> _PROBLEMS TO WORK ON_:
1/ According to the endometritis article, what share of dairy cows worldwide develop endometritis after calving?
2/ Reproduce the part of the endometritis article between "Endometritis in Dairy" and "full reproductive recovery.", inclusive.
3/ Using the endometritis article, explain why the share of dairy cows with endometritis may be higher in Uzbekistan than the global figure.

====== GIVEN TEXT

Endometritis in Dairy Cows: Causes, Symptoms, Treatment and Prevention
Endometritis — inflammation of the uterine lining (endometrium) — is one of the most common reproductive diseases in dairy cattle and a direct drain on farm profitability. Affected cows take longer to conceive, extend their lactation cycle unnecessarily, and in severe cases never become pregnant again. Globally, 20–30% of dairy cows develop endometritis after calving (Journal of Dairy Science, 2021). In Uzbekistan, that figure may be higher, because systematic postpartum monitoring, proper obstetric assistance, and structured calving management are still absent on many small farms. Early diagnosis and correct treatment allow full reproductive recovery.
1. What Is Endometritis?
Latin name: Endometritis uteri
The uterus has a protective lining (endometrium) that normally cleans itself after calving. When bacteria colonize this lining before the uterus can clear them, inflammation develops. Depending on severity and timing, the condition takes different clinical forms.

============
====== GIVEN DATA

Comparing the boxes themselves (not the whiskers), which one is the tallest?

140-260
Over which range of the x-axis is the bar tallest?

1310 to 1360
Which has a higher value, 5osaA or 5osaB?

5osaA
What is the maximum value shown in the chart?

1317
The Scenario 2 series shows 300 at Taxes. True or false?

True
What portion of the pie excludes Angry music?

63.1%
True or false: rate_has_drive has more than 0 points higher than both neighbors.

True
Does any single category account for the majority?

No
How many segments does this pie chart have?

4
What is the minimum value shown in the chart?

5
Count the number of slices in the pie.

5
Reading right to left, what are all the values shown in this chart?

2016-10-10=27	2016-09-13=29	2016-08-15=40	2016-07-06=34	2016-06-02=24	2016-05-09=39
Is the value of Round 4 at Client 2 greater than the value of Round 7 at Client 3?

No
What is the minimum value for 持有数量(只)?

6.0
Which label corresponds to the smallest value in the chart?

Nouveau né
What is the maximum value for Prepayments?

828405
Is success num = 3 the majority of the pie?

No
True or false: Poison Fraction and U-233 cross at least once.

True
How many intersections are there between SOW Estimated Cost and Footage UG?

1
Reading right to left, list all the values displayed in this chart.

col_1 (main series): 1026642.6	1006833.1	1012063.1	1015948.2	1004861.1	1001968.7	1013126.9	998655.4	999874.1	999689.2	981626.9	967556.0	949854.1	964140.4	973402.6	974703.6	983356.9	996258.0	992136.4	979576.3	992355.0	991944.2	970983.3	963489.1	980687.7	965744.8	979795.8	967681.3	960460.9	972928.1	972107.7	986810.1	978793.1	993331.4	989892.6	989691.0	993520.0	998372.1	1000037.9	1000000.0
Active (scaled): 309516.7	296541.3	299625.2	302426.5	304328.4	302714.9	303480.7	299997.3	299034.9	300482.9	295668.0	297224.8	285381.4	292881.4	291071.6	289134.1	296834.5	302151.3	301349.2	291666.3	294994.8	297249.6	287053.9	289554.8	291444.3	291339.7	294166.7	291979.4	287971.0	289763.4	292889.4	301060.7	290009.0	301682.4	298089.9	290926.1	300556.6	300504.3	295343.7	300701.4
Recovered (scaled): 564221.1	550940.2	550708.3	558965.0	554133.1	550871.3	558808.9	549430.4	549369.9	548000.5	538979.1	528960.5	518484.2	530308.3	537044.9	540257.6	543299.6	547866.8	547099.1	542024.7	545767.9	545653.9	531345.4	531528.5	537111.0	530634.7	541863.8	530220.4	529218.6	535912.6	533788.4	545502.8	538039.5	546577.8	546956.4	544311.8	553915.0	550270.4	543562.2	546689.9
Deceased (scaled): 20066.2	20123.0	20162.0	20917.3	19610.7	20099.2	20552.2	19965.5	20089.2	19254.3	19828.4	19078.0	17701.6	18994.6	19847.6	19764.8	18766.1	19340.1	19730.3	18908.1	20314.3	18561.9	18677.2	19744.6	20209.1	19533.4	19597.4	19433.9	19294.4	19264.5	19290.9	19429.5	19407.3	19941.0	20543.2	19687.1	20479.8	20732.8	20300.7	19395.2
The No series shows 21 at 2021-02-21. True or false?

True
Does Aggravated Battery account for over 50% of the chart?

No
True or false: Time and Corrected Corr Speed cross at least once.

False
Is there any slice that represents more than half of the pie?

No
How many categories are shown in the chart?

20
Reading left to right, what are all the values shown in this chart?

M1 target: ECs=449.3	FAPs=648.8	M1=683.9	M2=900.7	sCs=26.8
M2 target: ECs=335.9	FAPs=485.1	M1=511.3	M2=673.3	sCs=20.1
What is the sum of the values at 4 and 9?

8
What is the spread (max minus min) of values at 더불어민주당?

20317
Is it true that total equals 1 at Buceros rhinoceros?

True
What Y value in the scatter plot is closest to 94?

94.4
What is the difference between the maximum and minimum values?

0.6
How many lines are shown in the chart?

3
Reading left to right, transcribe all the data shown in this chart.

============

> _WRITTEN RESPONSES_:
1/ 20–30%

2/
Endometritis in Dairy Cows: Causes, Symptoms, Treatment and Prevention
Endometritis — inflammation of the uterine lining (endometrium) — is one of the most common reproductive diseases in dairy cattle and a direct drain on farm profitability. Affected cows take longer to conceive, extend their lactation cycle unnecessarily, and in severe cases never become pregnant again. Globally, 20–30% of dairy cows develop endometritis after calving (Journal of Dairy Science, 2021). In Uzbekistan, that figure may be higher, because systematic postpartum monitoring, proper obstetric assistance, and structured calving management are still absent on many small farms. Early diagnosis and correct treatment allow full reproductive recovery.

3/ Many small farms in Uzbekistan still lack systematic postpartum monitoring, proper obstetric assistance, and structured calving management.